# Instructions for the task
Which lines of the data include the string "risultati"? List them all.

Start of Dataset excerpts

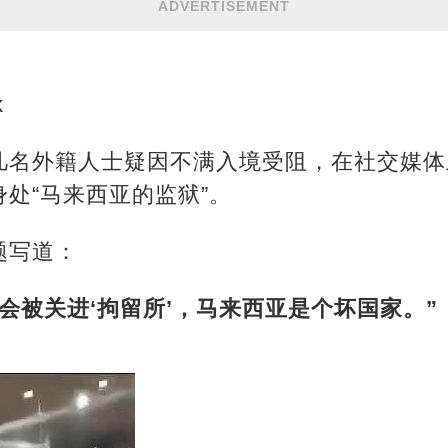
ADVERTISEMENT
k
几名外籍人士疑因不满入境受阻，在社交媒体
处“马来西亚的监狱”。
题写道：
会被关进‘拘留所’，马来西亚是个坏国家。”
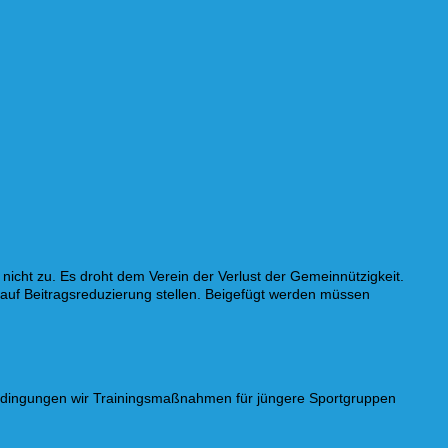
nicht zu. Es droht dem Verein der Verlust der Gemeinnützigkeit.
 auf Beitragsreduzierung stellen. Beigefügt werden müssen
 Bedingungen wir Trainingsmaßnahmen für jüngere Sportgruppen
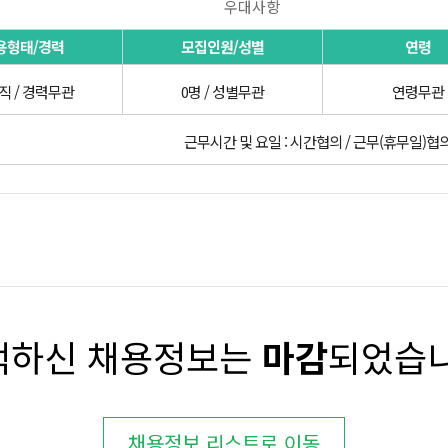
우대사항
용형태/경력
모집인원/성별
연령
직 / 경력무관
0명 / 성별무관
연령무관
근무시간 및 요일 : 시간협의 / 근무(휴무일)협
택하신 채용정보는
마감
되었습니
채용정보 리스트로 이동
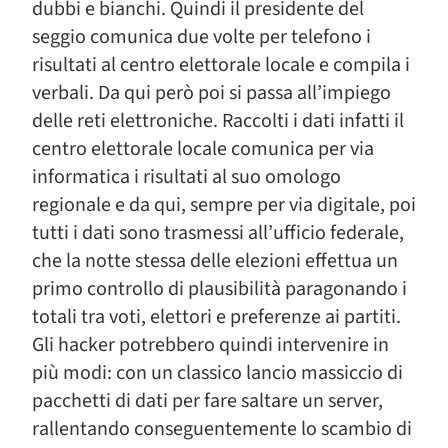
dubbi e bianchi. Quindi il presidente del
seggio comunica due volte per telefono i
risultati al centro elettorale locale e compila i
verbali. Da qui però poi si passa all’impiego
delle reti elettroniche. Raccolti i dati infatti il
centro elettorale locale comunica per via
informatica i risultati al suo omologo
regionale e da qui, sempre per via digitale, poi
tutti i dati sono trasmessi all’ufficio federale,
che la notte stessa delle elezioni effettua un
primo controllo di plausibilità paragonando i
totali tra voti, elettori e preferenze ai partiti.
Gli hacker potrebbero quindi intervenire in
più modi: con un classico lancio massiccio di
pacchetti di dati per fare saltare un server,
rallentando conseguentemente lo scambio di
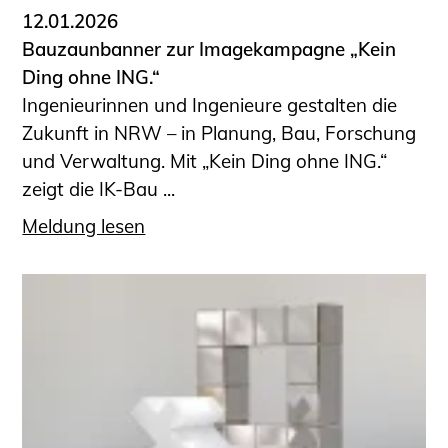
12.01.2026
Bauzaunbanner zur Imagekampagne „Kein
Ding ohne ING.“
Ingenieurinnen und Ingenieure gestalten die
Zukunft in NRW – in Planung, Bau, Forschung
und Verwaltung. Mit „Kein Ding ohne ING.“
zeigt die IK-Bau ...
Meldung lesen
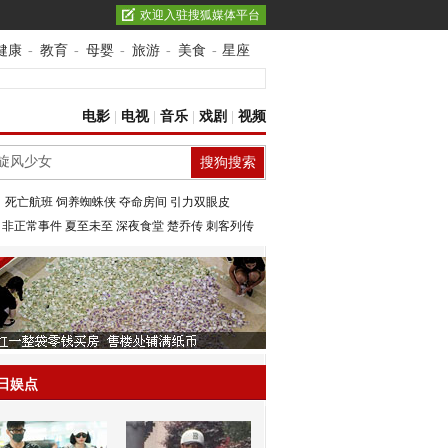
欢迎入驻搜狐媒体平台
健康
-
教育
-
母婴
-
旅游
-
美食
-
星座
电影
|
电视
|
音乐
|
戏剧
|
视频
：
死亡航班
饲养蜘蛛侠
夺命房间
引力双眼皮
：
非正常事件
夏至未至
深夜食堂
楚乔传
刺客列传
日娱点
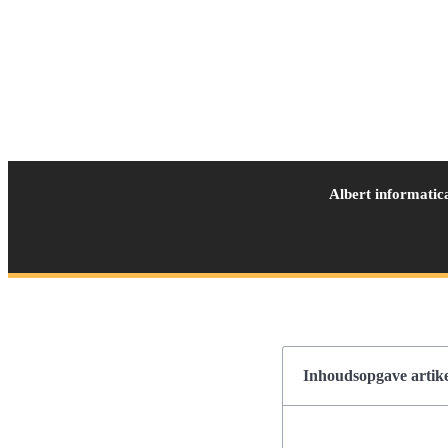
Albert informatic
Inhoudsopgave artike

End of Dataset excerpts

# Task result
risultati al centro elettorale locale e compila i
informatica i risultati al suo omologo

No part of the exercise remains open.